Data entries

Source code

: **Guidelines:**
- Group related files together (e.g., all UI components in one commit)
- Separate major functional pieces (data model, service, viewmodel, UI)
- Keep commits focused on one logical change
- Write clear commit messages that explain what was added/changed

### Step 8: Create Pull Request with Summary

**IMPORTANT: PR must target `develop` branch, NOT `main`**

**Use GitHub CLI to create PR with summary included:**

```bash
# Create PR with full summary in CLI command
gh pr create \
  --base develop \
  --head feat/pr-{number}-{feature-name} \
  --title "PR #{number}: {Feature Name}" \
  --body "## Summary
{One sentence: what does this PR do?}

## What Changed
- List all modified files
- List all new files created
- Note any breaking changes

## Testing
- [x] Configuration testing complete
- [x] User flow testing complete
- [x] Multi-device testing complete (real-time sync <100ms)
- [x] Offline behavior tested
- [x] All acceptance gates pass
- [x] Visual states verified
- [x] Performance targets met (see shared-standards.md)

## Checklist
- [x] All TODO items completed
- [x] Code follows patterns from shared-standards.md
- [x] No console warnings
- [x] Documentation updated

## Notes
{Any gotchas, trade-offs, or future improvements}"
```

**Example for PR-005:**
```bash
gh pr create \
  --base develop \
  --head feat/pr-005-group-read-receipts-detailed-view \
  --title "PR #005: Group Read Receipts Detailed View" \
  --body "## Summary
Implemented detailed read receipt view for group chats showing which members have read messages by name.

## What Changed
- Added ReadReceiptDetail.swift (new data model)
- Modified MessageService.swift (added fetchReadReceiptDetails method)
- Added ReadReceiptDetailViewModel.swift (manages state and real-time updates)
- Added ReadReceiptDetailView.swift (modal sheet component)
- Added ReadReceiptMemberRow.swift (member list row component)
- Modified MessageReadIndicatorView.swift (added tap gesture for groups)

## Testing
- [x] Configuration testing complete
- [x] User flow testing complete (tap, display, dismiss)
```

Required work
Copy out each entry exactly, leaving nothing out.

Your solution
Source code

: **Guidelines:**
- Group related files together (e.g., all UI components in one commit)
- Separate major functional pieces (data model, service, viewmodel, UI)
- Keep commits focused on one logical change
- Write clear commit messages that explain what was added/changed

### Step 8: Create Pull Request with Summary

**IMPORTANT: PR must target `develop` branch, NOT `main`**

**Use GitHub CLI to create PR with summary included:**

```bash
# Create PR with full summary in CLI command
gh pr create \
  --base develop \
  --head feat/pr-{number}-{feature-name} \
  --title "PR #{number}: {Feature Name}" \
  --body "## Summary
{One sentence: what does this PR do?}

## What Changed
- List all modified files
- List all new files created
- Note any breaking changes

## Testing
- [x] Configuration testing complete
- [x] User flow testing complete
- [x] Multi-device testing complete (real-time sync <100ms)
- [x] Offline behavior tested
- [x] All acceptance gates pass
- [x] Visual states verified
- [x] Performance targets met (see shared-standards.md)

## Checklist
- [x] All TODO items completed
- [x] Code follows patterns from shared-standards.md
- [x] No console warnings
- [x] Documentation updated

## Notes
{Any gotchas, trade-offs, or future improvements}"
```

**Example for PR-005:**
```bash
gh pr create \
  --base develop \
  --head feat/pr-005-group-read-receipts-detailed-view \
  --title "PR #005: Group Read Receipts Detailed View" \
  --body "## Summary
Implemented detailed read receipt view for group chats showing which members have read messages by name.

## What Changed
- Added ReadReceiptDetail.swift (new data model)
- Modified MessageService.swift (added fetchReadReceiptDetails method)
- Added ReadReceiptDetailViewModel.swift (manages state and real-time updates)
- Added ReadReceiptDetailView.swift (modal sheet component)
- Added ReadReceiptMemberRow.swift (member list row component)
- Modified MessageReadIndicatorView.swift (added tap gesture for groups)

## Testing
- [x] Configuration testing complete
- [x] User flow testing complete (tap, display, dismiss)
```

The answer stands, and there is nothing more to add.